$15 Flatline

I really want to go back to Tabula Rasa.  I know that if I could afford to (or my wife would let me) subscribe to more than one game a month Tabula Rasa would be one of the top contendors.  I loved just going in an blasting the $#!& out of mobs with my knockdown shotgun.  Sometimes I would get so embroiled in a control point that an hour would pass… or I would run out of ammo and realize I hadn’t moved my character from a 200 ft. radius (filled with dead Bane) for 30 minutes.  But, I won’t be coming back (even with all the cool stuff you are adding).  Sorry, Richard.  Sorry, NCSoft.  A “better” game currently claims my $15 a month.

But, with MMOs being so cutting edge why do they require all-or-nothing committment?  They are providing a service, and plenty of other services have many different options for subscriptions.

Take, Lord of the Rings Online.  They have a $200 lifetime subscription or $9.99/month subscription plans available every once in awhile.  This is a great plan to bring people on the edge of a subscription back in to the fold.  It breaks from that $15 flatline.  I think, along with all the new shinies, that breaking from the $15 flatline is the best plan to bring people back (barring an expansion, which is the ultimate in shinies).  Lord of the Rings Online isn’t hurting for subscribers, and has found its niche.

Sony Online Entertainment also changed the game, but their plan isn’t as good as Turbine’s.  For $30/month you can get a ton of subscriptions for MMOs.  You can play Pirates of Burning Sea, Vanguard, Everquest II, Matrix Online, etc., etc., etc.  A dabbler’s dream.  Do some PvP-like action of Planetside, switch to a trader on the high seas, and then go back to vanilla EQ.  It’s great if you like one of the games to begin with.  But, if you want to play just only Matrix Online to mess around for a month… $15.

The Guild Wars business model is the stuff of dreams.  They are heading towards 6 million units sold.  That’s all I will say about that.  World of Warcraft and Warhammer Online… and I guess Age of Conan don’t need to try any “crazy” business models yet.  Of course Warhammer Online and Age of Conant don’t want to admit they can’t run with the big boys…

But, back to Tabula Rasa.  Is the nodal point for supply and demand so fixed at $15? They have sent up spaceships with founders and given their subscribers some great new content (much of it directly requested by users).  They are trying everything to get you back… except push off from that $15 flatline. 

…better than a 100% slice of nothing.

13 thoughts on “$15 Flatline”

  1. Here is your issue:

    First off this game is about as dead in the water as they go. I am not knocking the game, I like it, but its a lost cause with GOOD potential. Honestly Anarchy Online for free is a better move.

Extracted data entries
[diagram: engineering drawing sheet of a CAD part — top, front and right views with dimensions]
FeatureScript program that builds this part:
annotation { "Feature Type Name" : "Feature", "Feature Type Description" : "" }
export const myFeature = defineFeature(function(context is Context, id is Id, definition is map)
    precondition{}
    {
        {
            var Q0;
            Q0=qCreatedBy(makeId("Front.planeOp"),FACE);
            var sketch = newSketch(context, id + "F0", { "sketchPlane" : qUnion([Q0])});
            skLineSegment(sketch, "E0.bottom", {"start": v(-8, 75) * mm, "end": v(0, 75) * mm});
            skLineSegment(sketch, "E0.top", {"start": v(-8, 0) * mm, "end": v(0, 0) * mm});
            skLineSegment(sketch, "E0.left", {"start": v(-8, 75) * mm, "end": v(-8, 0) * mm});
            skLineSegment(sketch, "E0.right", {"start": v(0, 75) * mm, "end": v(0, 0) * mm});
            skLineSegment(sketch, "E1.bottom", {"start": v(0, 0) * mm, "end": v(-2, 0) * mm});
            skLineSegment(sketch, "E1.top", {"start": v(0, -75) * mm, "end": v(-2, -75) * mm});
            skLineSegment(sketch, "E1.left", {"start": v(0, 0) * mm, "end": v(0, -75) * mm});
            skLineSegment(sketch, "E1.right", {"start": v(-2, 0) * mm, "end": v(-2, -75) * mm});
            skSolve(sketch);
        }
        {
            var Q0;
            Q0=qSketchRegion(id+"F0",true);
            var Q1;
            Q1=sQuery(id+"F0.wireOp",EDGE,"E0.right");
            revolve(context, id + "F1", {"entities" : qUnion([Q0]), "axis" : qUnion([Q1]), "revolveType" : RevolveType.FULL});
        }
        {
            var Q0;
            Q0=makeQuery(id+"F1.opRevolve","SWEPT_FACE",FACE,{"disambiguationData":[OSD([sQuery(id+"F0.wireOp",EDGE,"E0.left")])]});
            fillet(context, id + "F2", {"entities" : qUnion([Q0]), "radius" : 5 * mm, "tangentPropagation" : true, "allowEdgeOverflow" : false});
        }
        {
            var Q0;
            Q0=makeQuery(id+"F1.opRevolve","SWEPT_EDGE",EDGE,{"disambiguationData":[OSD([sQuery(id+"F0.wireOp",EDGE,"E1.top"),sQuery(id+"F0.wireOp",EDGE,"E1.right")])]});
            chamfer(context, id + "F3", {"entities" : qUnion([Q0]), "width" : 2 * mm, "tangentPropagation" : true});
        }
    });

→ WHAT IS ASKED
**A.** Decide whether each statement agrees with the post on MMO subscription prices, answering yes or no and quoting the words of the post that settle it: (i) Lord of the Rings Online offers a $200 lifetime subscription; (ii) Sony Online Entertainment's plan is described as better than Turbine's; (iii) Guild Wars is heading toward 10 million units sold.
**B.** In the post on MMO subscription prices, take the passage from "Take, Lord of" to "found its niche." and write it out with "Lord of the Rings Online" changed to "LOTRO" everywhere it occurs.

→ SOLUTIONS PER TASK
**A.**
(i) Yes: "They have a $200 lifetime subscription or $9.99/month subscription plans available every once in awhile."
(ii) No: "their plan isn’t as good as Turbine’s."
(iii) No: "They are heading towards 6 million units sold."

**B.**
Take, LOTRO.  They have a $200 lifetime subscription or $9.99/month subscription plans available every once in awhile.  This is a great plan to bring people on the edge of a subscription back in to the fold.  It breaks from that $15 flatline.  I think, along with all the new shinies, that breaking from the $15 flatline is the best plan to bring people back (barring an expansion, which is the ultimate in shinies).  LOTRO isn’t hurting for subscribers, and has found its niche.